***** 抜粋本文 *****

昨日、SG阪神いきかた研究会を開催しました。
テーマは、「賃借人の死亡と残置物の処理に関するモデル条項」。
講師は、帆風法律事務所の佐藤啓介弁護士です。
昔々の賃貸借契約には、保証人がいないことが多いですよね。
この入居者がお亡くなりになった場合、家主のニーズは、
早く明け渡してもらって次の人に部屋を貸したい。
でも・・・
①借主が亡くなる=契約が消滅するわけではない
②中の物品→勝手に捨てていいわけではない
③身寄りがない=「誰も相続しない」わけではない
要は、保証人や親族等の連絡先がわからなければ、
相続人を追跡して、賃貸借契約を解除してもらう必要があるわけです。
でも、今まで没交渉だったから、相続放棄されることが多いんですね。
皆様もご存じの通り、相続放棄は、
「相続の開始があったことを
知ったときから3ヶ月以内」。
同居の親族なら、知ったとき=死亡日なんでしょうけど、
疎遠になっている子なら、家主が追跡をして、連絡した日。

***** 表示データ *****

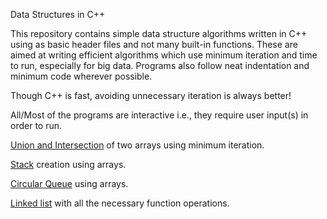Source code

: Data Structures in C++

This repository contains simple data structure algorithms written in C++ using as basic header files and not many built-in functions.
These are aimed at writing efficient algorithms which use minimum iteration and time to run, especially for big data. Programs also follow neat indentation and minimum code wherever possible.

Though C++ is fast, avoiding unnecessary iteration is always better!

All/Most of the programs are interactive i.e., they require user input(s) in order to run.

[Union and Intersection](https://github.com/krishnacdunuka/CPP/blob/master/union_intersection.cpp) of two arrays using minimum iteration.

[Stack](https://github.com/krishnacdunuka/CPP/blob/master/stack.cpp) creation using arrays.

[Circular Queue](https://github.com/krishnacdunuka/CPP/blob/master/cirqueuelar.cpp) using  arrays.

[Linked list](https://github.com/krishnacdunuka/CPP/blob/master/linked_list.cpp) with all the necessary function operations.
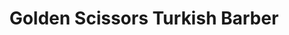 ---
title: "Golden Scissors Turkish Barber"
url: /bandon/golden-scissors-turkish-barber/
shop: Friseur
---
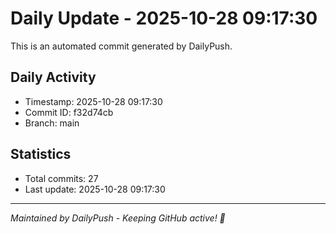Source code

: # Daily Update - 2025-10-28 09:17:30

This is an automated commit generated by DailyPush.

## Daily Activity
- Timestamp: 2025-10-28 09:17:30
- Commit ID: f32d74cb
- Branch: main

## Statistics
- Total commits: 27
- Last update: 2025-10-28 09:17:30

---
*Maintained by DailyPush - Keeping GitHub active! 🚀*
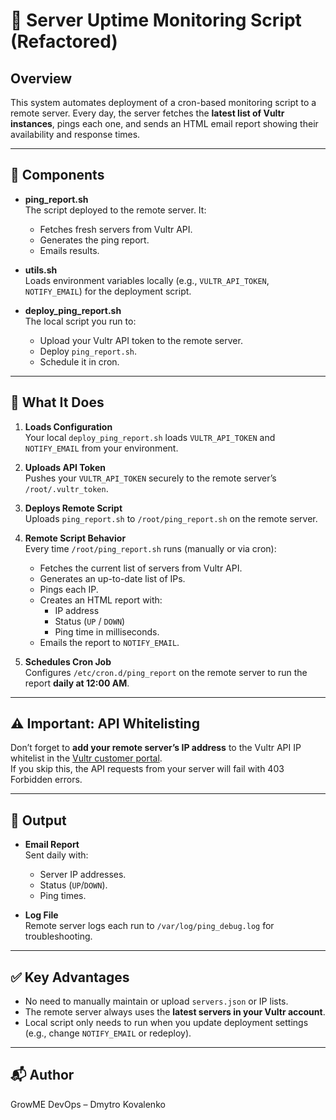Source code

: # 📡 Server Uptime Monitoring Script (Refactored)

## Overview

This system automates deployment of a cron-based monitoring script to a remote server. Every day, the server fetches the **latest list of Vultr instances**, pings each one, and sends an HTML email report showing their availability and response times.

---

## 📁 Components

- **ping_report.sh**  
  The script deployed to the remote server. It:
    - Fetches fresh servers from Vultr API.
    - Generates the ping report.
    - Emails results.

- **utils.sh**  
  Loads environment variables locally (e.g., `VULTR_API_TOKEN`, `NOTIFY_EMAIL`) for the deployment script.

- **deploy_ping_report.sh**  
  The local script you run to:
    - Upload your Vultr API token to the remote server.
    - Deploy `ping_report.sh`.
    - Schedule it in cron.

---

## 🔧 What It Does

1. **Loads Configuration**  
   Your local `deploy_ping_report.sh` loads `VULTR_API_TOKEN` and `NOTIFY_EMAIL` from your environment.

2. **Uploads API Token**  
   Pushes your `VULTR_API_TOKEN` securely to the remote server’s `/root/.vultr_token`.

3. **Deploys Remote Script**  
   Uploads `ping_report.sh` to `/root/ping_report.sh` on the remote server.

4. **Remote Script Behavior**  
   Every time `/root/ping_report.sh` runs (manually or via cron):
    - Fetches the current list of servers from Vultr API.
    - Generates an up-to-date list of IPs.
    - Pings each IP.
    - Creates an HTML report with:
        - IP address
        - Status (`UP` / `DOWN`)
        - Ping time in milliseconds.
    - Emails the report to `NOTIFY_EMAIL`.

5. **Schedules Cron Job**  
   Configures `/etc/cron.d/ping_report` on the remote server to run the report **daily at 12:00 AM**.

---

## ⚠️ Important: API Whitelisting

Don’t forget to **add your remote server’s IP address** to the Vultr API IP whitelist in the [Vultr customer portal](https://my.vultr.com/settings/#apiaccess).  
If you skip this, the API requests from your server will fail with 403 Forbidden errors.

---

## 💌 Output

- **Email Report**  
  Sent daily with:
    - Server IP addresses.
    - Status (`UP`/`DOWN`).
    - Ping times.

- **Log File**  
  Remote server logs each run to `/var/log/ping_debug.log` for troubleshooting.

---

## ✅ Key Advantages

- No need to manually maintain or upload `servers.json` or IP lists.
- The remote server always uses the **latest servers in your Vultr account**.
- Local script only needs to run when you update deployment settings (e.g., change `NOTIFY_EMAIL` or redeploy).

---

## 📬 Author

GrowME DevOps – Dmytro Kovalenko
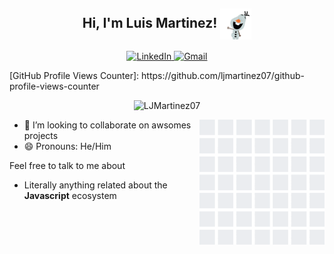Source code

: <h2 align="center">Hi, I'm Luis Martinez!  
	<img width="50" align="center" src="https://raw.githubusercontent.com/LJMartinez07/LJMartinez07/master/assets/Olaf.gif"/>
</h2>
<p align="center">
	<a href="https://www.linkedin.com/in/luis-martinez-529324153/">
		<img src="https://img.shields.io/badge/-LuisMartinez-blue?style=flat-square&logo=Linkedin&logoColor=white&link=https://www.linkedin.com/in/luis-martinez-529324153/" alt="LinkedIn">
	</a>
	<a href="mailto:mrluismartinez28@gmail.com">
		<img src="https://img.shields.io/badge/-mrluismartinez28@gmail.com-c14438?style=flat&logo=Gmail&logoColor=white" alt="Gmail">
	</a>
</p>
[GitHub Profile Views Counter]: https://github.com/ljmartinez07/github-profile-views-counter
<p align="center"> 
	<img src="https://github-readme-stats.vercel.app/api?username=LJMartinez07&show_icons=true&theme=vue" alt="LJMartinez07" /> 
</p>
<img align="right" src="https://raw.githubusercontent.com/LJMartinez07/LJMartinez07/master/assets/github_wall.gif" width='200'>

- 👯 I’m looking to collaborate on awsomes projects
- 😄 Pronouns: He/Him

Feel free to talk to me about

- Literally anything related about the **Javascript** ecosystem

*****

**課題**.
抜粋本文のうち「昨日、SG阪神いきかた研究会を開催しました。」と「早く明け渡してもらって次の人に部屋を貸したい。」の間を両端も含めて書き出し、その際「家主」を「貸主」に変えてください。 データは参照しなくてもかまいません。

**作成結果**.
昨日、SG阪神いきかた研究会を開催しました。
テーマは、「賃借人の死亡と残置物の処理に関するモデル条項」。
講師は、帆風法律事務所の佐藤啓介弁護士です。
昔々の賃貸借契約には、保証人がいないことが多いですよね。
この入居者がお亡くなりになった場合、貸主のニーズは、
早く明け渡してもらって次の人に部屋を貸したい。